Resting in the aftermath of a rare rain that exceeded one inch and left muddy trails, I was idly watching a cable business news channel when with shocking suddenness onto the TV popped a picture of new high tech oil wells in south central Kansas.
The announcer said that experts were predicting the play in the geological zone where the oil is, the Mississippian Lime, should exceed the famous find in North Dakota.
Finally, Kansas made the national news about something other than tornadoes, extremists, funny laws, the Wizard, the Goat Gland Doctor, the pancake race, and KU basketball. This could really be big, and brings back the old saying, which was borderline crass: “Ain’t nuthin’ better than raisin’ bluestem and drill stem on the same ground.”
If it all falls into place the way the experts are now thinking that it will, the oil boom in Kansas will be just what the doctor ordered to help the state’s economy. Jobs and new oil money equal tax revenue, which perhaps will ease the burden on the rest of us.
Right now, viable oil wells are good news in what is otherwise a very dry state. They’re coming in right in some of the same spots where wheat either has just been harvested or is soon to be reaped. And in many of those wheat fields, the crop suffered significant declines in its last days before ripening because of burning heat on high winds and continued drought.

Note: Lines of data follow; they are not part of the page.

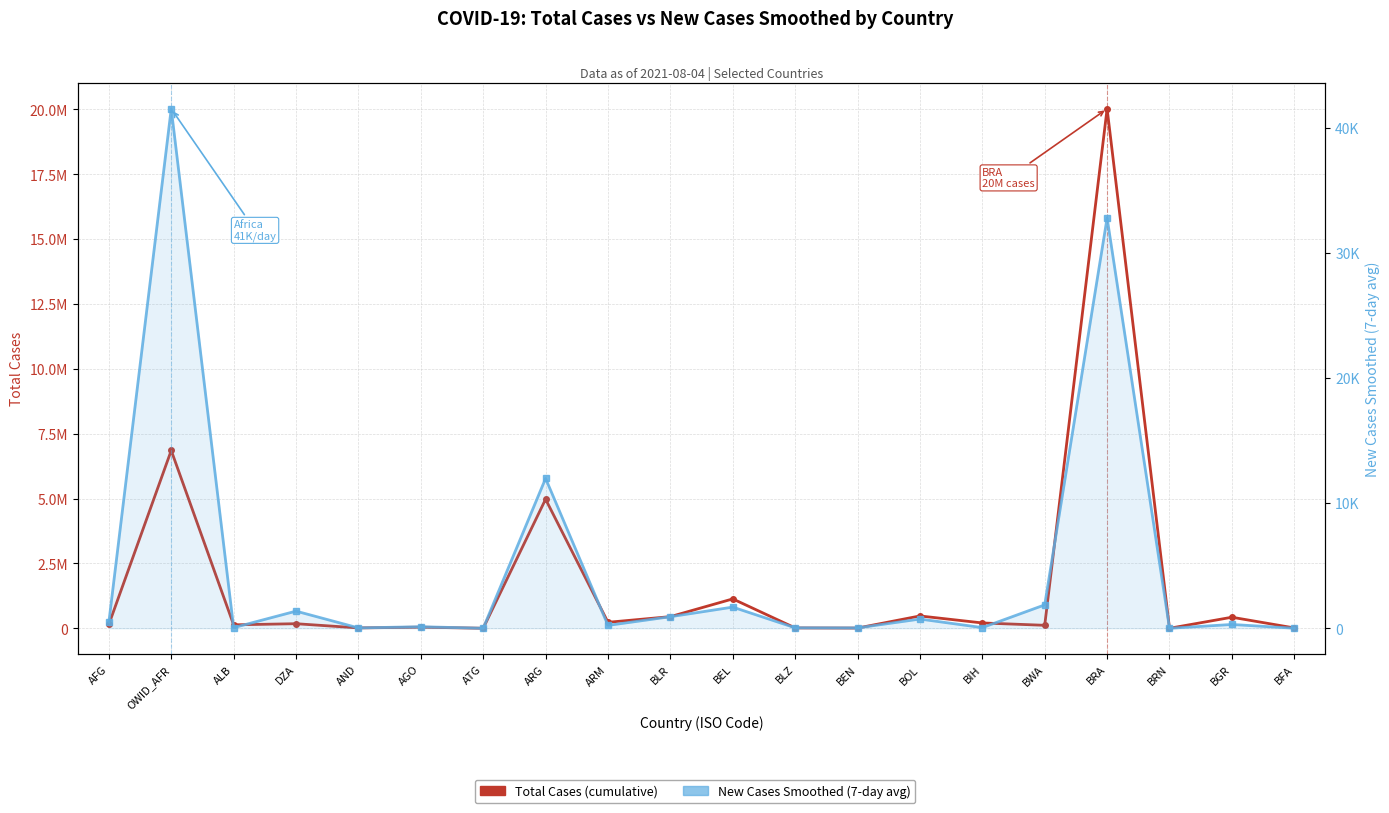

True or false: Total Cases and New Cases Smoothed (7-day avg) cross at least once.

False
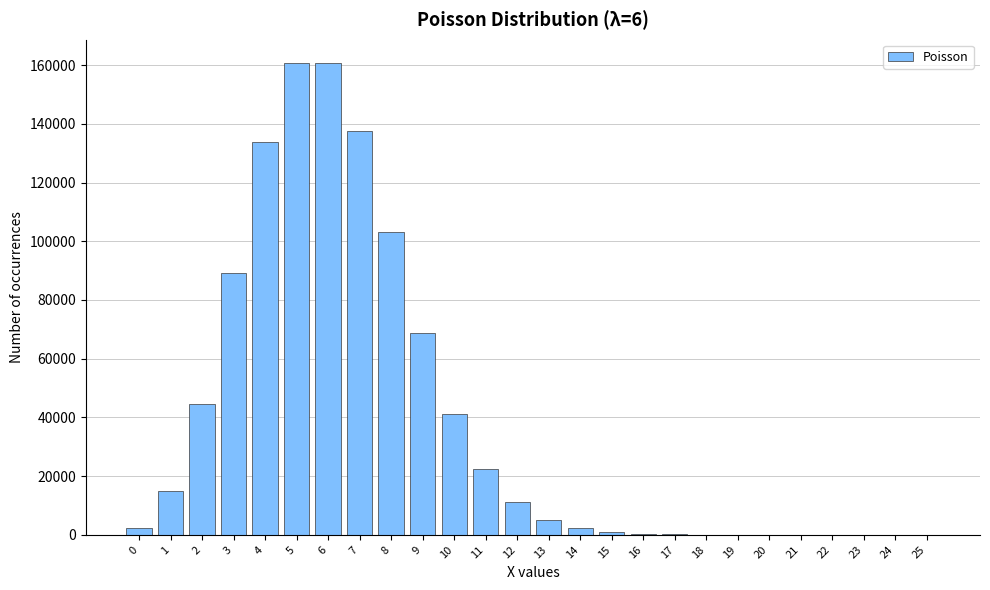

What is the sum of all values?

1000000.0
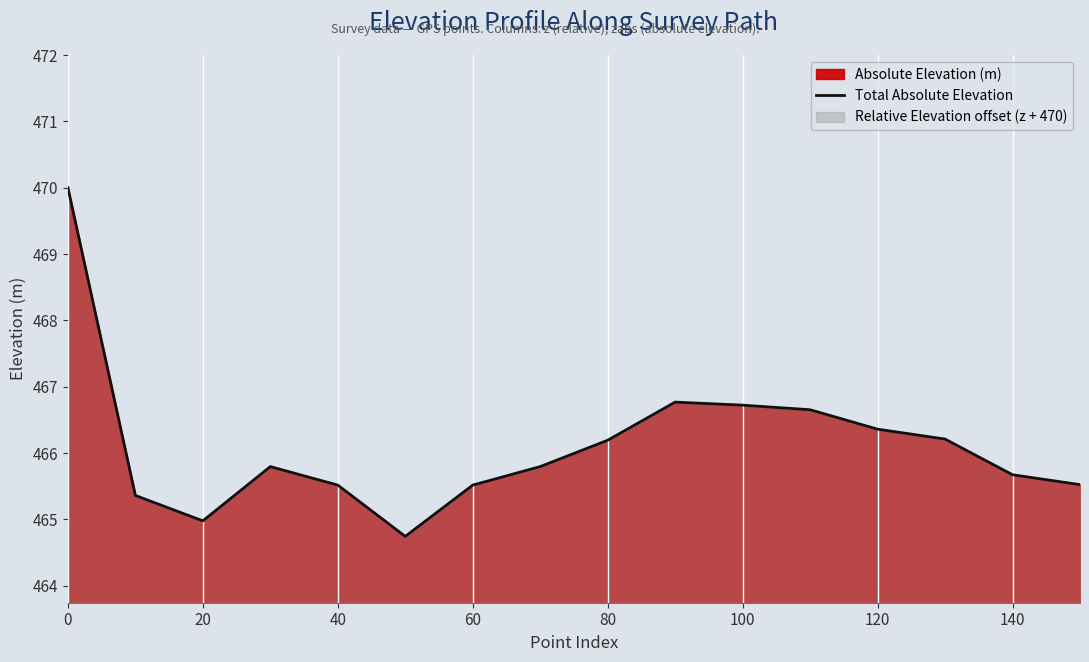

Does the chart display data point markers on the line(s)?

No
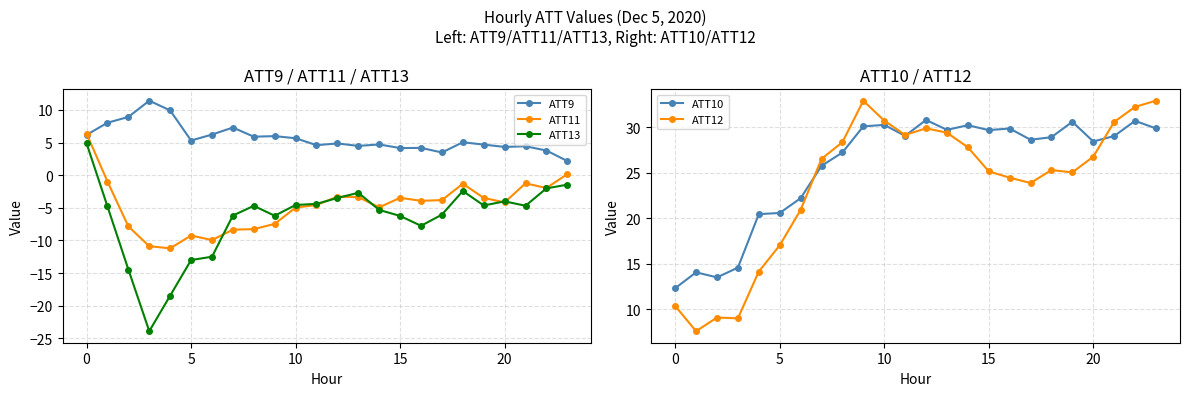

In ATT10, how many points are higher than both neighbors (excluding endpoints)?

7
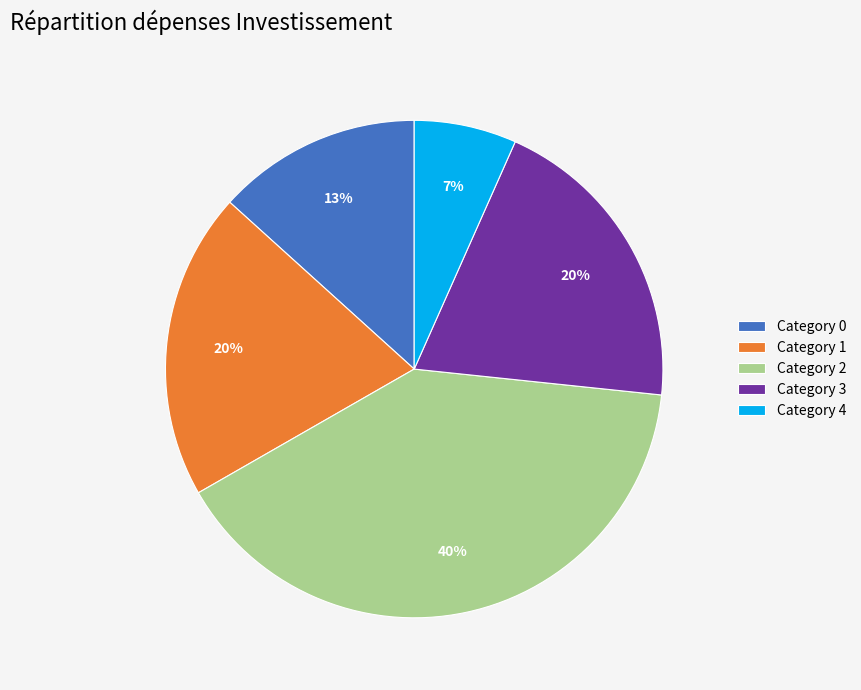

What is the largest slice in the pie chart?

Category 2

Unless Congress jumps in and does something about the federal level of taxation that looms in 2013, any bloom by the Kansas oil boom will be seriously diminished.
Meanwhile, the outlook for prices is not necessarily good for farmers right now, but those kinds of things can change in a hurry with a crop failure in a big producing region anywhere in the world, or a political storm some place that affects global markets. For so many years farm commodities prices were dirt poor with the thinnest of margins. Many forget when looking at the comparatively high prices of the past few years that input costs have risen in lock step with the sales prices.
In those old days not too many years ago when corn was $1.95 a bushel and wheat $2 a bushel and soybeans $5 a bushel, farmers first tried to have something to sell. Having nothing to sell when prices are high is a galling defeat. Having something to sell at whatever price is better than zero. Today’s pressures are just as great, but the dollars at stake are far greater now in terms of what is at risk. In some highly intense areas of corn production, or example, the costs of raising a crop can be more than $500 an acre.
All of which is to say again, oil might be the preferred commodity to ship from many farms and ranches in the old Wheat State in the near future. I say good luck to all the lucky ones who will have it, and good luck to all of us who will certainly benefit from it in many ways. Refined transportation fuels from crude oil, after all, are necessary to continue the way we live and farm in the United States and most of the rest of the world. Bluestem and drill stem—a great combo.